Tournament information
- Tour: USTA Circuit (1901–1922) ILTF World Circuit (1923–1972) ILTF Independent Circuit (1973–1977) Northern California TA Circuit (1978–present)
- Founded: 1901; 125 years ago
- Venue: California Tennis Club (1901–1929) Golden Gate Park (1930–2018) Dolores Park (2019–present)
- Surface: Hard / outdoor

= San Francisco City Championships =

The San Francisco City Championships is a men's and women's tennis tournament founded in 1901. It first was played at the California Tennis Club, San Francisco, United States, and then staged annually at various locations until 2019 when it moved to Dolores Park.

==History==
The San Francisco City Tournament was inaugurated in 1901 and played at the California Tennis Club the first winner of the singles men's singles competition was George Whitney who defeated Robert Whitney. In the early days of the event a challenge round was in operation, meaning the previous year's winner did not play in the all comers main draw instead they met a challenger in final.

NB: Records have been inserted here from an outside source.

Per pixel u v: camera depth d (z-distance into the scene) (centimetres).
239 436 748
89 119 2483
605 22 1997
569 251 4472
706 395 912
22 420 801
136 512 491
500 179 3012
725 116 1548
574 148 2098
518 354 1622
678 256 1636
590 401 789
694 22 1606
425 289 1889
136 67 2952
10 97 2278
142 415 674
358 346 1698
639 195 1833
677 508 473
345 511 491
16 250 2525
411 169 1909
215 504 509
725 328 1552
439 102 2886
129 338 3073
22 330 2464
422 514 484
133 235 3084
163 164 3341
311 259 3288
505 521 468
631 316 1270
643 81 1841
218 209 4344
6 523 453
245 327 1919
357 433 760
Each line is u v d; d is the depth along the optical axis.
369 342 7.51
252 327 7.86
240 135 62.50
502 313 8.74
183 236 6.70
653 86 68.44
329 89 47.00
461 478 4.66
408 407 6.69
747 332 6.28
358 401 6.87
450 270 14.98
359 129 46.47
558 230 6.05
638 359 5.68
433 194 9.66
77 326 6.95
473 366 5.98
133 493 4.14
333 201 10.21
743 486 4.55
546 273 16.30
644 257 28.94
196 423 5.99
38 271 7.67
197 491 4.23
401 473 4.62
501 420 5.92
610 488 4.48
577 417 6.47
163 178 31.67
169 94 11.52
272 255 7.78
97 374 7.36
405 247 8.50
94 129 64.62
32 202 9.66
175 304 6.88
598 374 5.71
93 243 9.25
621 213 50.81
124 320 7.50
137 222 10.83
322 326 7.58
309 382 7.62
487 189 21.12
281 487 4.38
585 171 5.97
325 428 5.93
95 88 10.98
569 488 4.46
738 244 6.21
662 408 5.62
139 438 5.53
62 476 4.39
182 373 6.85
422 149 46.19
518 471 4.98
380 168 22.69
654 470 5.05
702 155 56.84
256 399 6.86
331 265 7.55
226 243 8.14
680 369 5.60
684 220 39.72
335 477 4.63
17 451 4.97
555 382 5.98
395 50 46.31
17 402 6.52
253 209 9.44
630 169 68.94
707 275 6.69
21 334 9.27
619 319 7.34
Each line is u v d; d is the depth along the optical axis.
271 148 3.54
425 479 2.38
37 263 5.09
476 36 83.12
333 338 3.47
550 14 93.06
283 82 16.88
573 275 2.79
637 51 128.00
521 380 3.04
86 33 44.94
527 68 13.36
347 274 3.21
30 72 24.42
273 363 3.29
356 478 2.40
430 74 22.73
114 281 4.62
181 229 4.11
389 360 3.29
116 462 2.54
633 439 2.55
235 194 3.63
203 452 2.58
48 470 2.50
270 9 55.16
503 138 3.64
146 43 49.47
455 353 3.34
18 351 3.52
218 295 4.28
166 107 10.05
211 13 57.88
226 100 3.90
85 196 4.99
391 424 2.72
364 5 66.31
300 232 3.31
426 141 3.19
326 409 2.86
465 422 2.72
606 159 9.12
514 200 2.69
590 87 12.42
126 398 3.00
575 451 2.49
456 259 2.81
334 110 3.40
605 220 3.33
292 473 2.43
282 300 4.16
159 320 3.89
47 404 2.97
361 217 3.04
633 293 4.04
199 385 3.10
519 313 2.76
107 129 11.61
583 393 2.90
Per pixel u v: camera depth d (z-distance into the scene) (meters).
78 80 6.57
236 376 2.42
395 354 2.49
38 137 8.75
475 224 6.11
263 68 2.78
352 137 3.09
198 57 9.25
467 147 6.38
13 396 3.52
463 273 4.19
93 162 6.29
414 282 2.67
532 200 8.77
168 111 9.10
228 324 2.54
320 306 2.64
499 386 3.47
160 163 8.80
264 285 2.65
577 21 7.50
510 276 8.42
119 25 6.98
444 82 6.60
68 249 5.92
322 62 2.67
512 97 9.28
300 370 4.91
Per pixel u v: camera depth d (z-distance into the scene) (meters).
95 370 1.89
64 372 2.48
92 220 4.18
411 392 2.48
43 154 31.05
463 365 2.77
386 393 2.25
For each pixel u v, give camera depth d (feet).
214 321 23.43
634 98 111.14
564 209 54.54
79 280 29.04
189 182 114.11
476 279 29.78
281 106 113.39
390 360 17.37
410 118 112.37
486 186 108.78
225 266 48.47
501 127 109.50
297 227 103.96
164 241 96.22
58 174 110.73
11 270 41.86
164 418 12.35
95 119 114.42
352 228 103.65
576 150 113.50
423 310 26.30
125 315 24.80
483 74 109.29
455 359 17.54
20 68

In 1910 a women's singles competition was added to the schedule and the first winner was Ida Mearns who defeated Annabelle Vodden. Until 1945 it was played in a best of five sets format then switched to best of three. In 1930 the event was moved to the Golden Gate Park tennis center until 2018 when it was moved to Dolores Park due to refurbishment of the Golden Gate Park venue.

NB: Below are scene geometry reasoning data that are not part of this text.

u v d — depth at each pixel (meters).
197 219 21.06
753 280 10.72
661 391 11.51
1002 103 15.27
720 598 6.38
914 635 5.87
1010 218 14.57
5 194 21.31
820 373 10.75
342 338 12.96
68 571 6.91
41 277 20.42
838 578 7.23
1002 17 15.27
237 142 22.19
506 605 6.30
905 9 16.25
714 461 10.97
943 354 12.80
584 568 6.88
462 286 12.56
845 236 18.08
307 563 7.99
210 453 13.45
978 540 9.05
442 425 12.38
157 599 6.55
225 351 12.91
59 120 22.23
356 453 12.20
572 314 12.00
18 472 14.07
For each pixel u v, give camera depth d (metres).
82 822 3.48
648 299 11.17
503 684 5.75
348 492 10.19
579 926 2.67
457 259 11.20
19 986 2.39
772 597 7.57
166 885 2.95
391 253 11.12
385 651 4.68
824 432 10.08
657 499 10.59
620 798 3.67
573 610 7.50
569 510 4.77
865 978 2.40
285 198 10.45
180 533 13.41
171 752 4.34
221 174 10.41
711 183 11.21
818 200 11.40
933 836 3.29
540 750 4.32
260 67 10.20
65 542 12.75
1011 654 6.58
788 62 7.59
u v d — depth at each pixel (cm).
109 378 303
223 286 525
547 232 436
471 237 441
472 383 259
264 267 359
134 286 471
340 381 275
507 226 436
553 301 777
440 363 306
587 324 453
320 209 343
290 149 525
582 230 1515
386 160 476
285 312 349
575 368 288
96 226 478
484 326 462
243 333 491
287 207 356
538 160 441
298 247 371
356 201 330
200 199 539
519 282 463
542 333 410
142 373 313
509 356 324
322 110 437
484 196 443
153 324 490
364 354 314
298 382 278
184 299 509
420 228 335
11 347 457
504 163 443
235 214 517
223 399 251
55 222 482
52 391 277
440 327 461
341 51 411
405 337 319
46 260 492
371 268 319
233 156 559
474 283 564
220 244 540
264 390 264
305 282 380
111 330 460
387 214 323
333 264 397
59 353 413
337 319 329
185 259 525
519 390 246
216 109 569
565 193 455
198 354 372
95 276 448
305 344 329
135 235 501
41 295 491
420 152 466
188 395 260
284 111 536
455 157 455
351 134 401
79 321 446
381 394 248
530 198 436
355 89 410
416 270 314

The tournament was part of the Northern California LTA circuit, and sub circuit of the USNLTA Circuit until 1922. In 1923 after the United States Tennis Association joined the International Lawn Tennis Federation it became an open event on the ILTF World Circuit until 1969 for men and 1972 for women. In 1973 it became part of the ILTF Independent Circuit (those tournaments not part of men's Grand Prix Circuit or women's WTA Tour) until 1977. In 1978 it was further downgraded to a local regional event under the auspices of the Northern California Tennis Association.